**TRY IT:** Within the records below, find each line that holds the string "quốc", then copy it.

── EXERCISE INPUT

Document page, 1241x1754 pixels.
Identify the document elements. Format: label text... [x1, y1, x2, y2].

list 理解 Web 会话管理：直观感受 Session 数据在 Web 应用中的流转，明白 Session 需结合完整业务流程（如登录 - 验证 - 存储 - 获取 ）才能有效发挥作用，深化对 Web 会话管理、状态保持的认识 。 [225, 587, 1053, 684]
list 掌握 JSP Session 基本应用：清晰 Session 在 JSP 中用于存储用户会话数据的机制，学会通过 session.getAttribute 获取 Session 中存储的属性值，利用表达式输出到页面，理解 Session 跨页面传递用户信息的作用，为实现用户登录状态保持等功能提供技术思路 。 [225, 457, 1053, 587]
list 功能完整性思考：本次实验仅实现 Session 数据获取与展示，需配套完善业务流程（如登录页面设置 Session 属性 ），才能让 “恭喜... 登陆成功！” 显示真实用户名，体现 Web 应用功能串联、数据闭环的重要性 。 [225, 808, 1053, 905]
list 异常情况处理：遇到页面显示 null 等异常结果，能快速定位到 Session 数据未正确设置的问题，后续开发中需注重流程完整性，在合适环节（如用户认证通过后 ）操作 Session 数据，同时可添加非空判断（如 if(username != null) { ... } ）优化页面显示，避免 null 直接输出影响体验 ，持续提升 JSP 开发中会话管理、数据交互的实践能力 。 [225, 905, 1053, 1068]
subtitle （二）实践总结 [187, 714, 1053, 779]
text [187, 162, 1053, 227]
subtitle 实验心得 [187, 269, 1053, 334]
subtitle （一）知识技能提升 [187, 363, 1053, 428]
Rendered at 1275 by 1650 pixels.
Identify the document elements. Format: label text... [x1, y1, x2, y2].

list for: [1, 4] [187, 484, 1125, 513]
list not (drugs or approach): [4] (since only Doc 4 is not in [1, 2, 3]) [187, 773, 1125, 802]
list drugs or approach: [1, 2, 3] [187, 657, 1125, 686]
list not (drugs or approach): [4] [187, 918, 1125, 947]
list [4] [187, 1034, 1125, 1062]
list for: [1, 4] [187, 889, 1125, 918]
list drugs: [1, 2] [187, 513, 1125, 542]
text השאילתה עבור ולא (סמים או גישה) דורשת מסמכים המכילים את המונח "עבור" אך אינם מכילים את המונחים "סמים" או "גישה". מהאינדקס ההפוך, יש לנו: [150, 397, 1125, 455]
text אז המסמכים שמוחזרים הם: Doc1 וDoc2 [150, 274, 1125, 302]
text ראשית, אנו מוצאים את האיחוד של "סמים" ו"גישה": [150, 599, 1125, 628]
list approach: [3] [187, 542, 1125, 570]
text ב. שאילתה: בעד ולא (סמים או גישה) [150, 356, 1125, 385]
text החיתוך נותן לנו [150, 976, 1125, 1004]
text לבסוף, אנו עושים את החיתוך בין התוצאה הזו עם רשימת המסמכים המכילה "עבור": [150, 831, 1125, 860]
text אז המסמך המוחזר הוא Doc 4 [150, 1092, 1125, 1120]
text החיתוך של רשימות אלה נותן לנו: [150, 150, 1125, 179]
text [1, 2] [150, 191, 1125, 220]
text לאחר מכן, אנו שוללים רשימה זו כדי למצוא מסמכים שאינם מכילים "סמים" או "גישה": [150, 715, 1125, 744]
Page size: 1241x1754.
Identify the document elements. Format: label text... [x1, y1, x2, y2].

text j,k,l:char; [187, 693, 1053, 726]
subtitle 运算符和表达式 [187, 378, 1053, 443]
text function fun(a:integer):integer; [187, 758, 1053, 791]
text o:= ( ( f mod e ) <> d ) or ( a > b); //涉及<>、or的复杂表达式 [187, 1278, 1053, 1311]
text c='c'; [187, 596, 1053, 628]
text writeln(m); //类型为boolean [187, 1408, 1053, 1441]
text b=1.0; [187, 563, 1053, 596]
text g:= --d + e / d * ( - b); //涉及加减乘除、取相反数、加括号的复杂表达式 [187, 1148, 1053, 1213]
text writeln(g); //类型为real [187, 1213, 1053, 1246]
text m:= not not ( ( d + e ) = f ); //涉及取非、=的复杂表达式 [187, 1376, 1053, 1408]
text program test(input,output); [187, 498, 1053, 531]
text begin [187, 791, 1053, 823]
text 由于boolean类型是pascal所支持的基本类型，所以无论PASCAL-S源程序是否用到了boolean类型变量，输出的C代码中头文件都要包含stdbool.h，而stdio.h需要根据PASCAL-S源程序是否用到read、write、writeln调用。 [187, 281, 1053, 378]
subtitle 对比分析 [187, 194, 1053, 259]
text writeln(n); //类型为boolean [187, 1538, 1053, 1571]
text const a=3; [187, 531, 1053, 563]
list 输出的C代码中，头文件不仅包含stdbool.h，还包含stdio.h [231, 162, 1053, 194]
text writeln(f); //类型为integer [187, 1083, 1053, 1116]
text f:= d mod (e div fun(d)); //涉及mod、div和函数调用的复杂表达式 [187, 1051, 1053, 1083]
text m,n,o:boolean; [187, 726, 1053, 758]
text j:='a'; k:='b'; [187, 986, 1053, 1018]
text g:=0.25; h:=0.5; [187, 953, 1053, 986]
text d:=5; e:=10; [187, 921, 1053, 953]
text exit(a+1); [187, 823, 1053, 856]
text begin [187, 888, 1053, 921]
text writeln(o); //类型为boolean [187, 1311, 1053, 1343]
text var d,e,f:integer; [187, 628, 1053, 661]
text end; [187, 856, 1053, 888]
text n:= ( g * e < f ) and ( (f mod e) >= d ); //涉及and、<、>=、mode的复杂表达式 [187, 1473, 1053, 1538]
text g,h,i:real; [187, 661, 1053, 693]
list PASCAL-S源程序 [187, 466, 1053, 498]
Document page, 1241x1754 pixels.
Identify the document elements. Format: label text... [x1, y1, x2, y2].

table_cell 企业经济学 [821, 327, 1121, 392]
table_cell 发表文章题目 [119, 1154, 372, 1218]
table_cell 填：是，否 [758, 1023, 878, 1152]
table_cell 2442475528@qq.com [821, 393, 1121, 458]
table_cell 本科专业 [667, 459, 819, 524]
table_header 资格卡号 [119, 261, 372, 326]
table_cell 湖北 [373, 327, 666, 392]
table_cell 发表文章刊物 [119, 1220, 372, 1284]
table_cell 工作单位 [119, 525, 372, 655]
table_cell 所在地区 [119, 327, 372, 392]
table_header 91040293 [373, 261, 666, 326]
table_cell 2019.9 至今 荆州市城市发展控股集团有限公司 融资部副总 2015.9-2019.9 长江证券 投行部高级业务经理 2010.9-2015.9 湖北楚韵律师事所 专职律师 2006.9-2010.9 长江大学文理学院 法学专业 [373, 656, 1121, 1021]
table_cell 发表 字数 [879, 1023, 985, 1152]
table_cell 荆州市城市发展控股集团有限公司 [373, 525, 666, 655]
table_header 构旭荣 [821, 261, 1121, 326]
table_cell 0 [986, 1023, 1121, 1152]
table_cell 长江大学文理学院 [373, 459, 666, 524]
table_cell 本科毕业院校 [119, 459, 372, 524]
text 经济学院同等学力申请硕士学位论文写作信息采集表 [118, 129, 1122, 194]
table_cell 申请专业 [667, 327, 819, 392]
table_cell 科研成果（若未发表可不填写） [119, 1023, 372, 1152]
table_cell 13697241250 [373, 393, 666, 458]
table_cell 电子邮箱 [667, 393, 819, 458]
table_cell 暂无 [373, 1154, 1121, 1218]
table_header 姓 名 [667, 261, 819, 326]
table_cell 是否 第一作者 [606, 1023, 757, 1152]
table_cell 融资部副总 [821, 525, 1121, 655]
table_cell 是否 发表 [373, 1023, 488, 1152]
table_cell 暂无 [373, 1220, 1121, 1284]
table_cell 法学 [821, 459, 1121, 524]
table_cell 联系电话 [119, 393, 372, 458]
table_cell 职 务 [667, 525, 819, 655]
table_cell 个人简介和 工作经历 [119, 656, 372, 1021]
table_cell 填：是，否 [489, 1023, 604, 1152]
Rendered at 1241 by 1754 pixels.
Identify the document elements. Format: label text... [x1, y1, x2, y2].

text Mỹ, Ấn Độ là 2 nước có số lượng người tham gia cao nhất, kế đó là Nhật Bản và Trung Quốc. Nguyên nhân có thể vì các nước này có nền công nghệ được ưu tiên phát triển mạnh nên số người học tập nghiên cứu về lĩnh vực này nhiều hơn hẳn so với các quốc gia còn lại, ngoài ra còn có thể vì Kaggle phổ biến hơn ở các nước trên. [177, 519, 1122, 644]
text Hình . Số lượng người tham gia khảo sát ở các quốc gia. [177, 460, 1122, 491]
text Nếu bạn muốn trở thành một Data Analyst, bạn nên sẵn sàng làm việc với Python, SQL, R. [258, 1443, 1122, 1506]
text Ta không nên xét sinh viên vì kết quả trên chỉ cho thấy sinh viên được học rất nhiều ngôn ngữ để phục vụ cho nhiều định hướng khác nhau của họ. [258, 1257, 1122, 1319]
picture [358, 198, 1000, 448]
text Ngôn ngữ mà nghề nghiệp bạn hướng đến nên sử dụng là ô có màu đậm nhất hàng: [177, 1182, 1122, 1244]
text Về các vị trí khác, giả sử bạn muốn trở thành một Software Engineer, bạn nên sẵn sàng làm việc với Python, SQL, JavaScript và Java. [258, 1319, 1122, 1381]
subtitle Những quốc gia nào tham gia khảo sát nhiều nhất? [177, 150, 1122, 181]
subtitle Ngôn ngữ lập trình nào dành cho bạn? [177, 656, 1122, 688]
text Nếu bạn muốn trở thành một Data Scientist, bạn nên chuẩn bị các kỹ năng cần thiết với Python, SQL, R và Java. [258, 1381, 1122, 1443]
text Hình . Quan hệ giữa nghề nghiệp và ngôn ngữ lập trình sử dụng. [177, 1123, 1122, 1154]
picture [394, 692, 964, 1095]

────

**ANSWER BOX:**
text Mỹ, Ấn Độ là 2 nước có số lượng người tham gia cao nhất, kế đó là Nhật Bản và Trung Quốc. Nguyên nhân có thể vì các nước này có nền công nghệ được ưu tiên phát triển mạnh nên số người học tập nghiên cứu về lĩnh vực này nhiều hơn hẳn so với các quốc gia còn lại, ngoài ra còn có thể vì Kaggle phổ biến hơn ở các nước trên. [177, 519, 1122, 644]
text Hình . Số lượng người tham gia khảo sát ở các quốc gia. [177, 460, 1122, 491]
subtitle Những quốc gia nào tham gia khảo sát nhiều nhất? [177, 150, 1122, 181]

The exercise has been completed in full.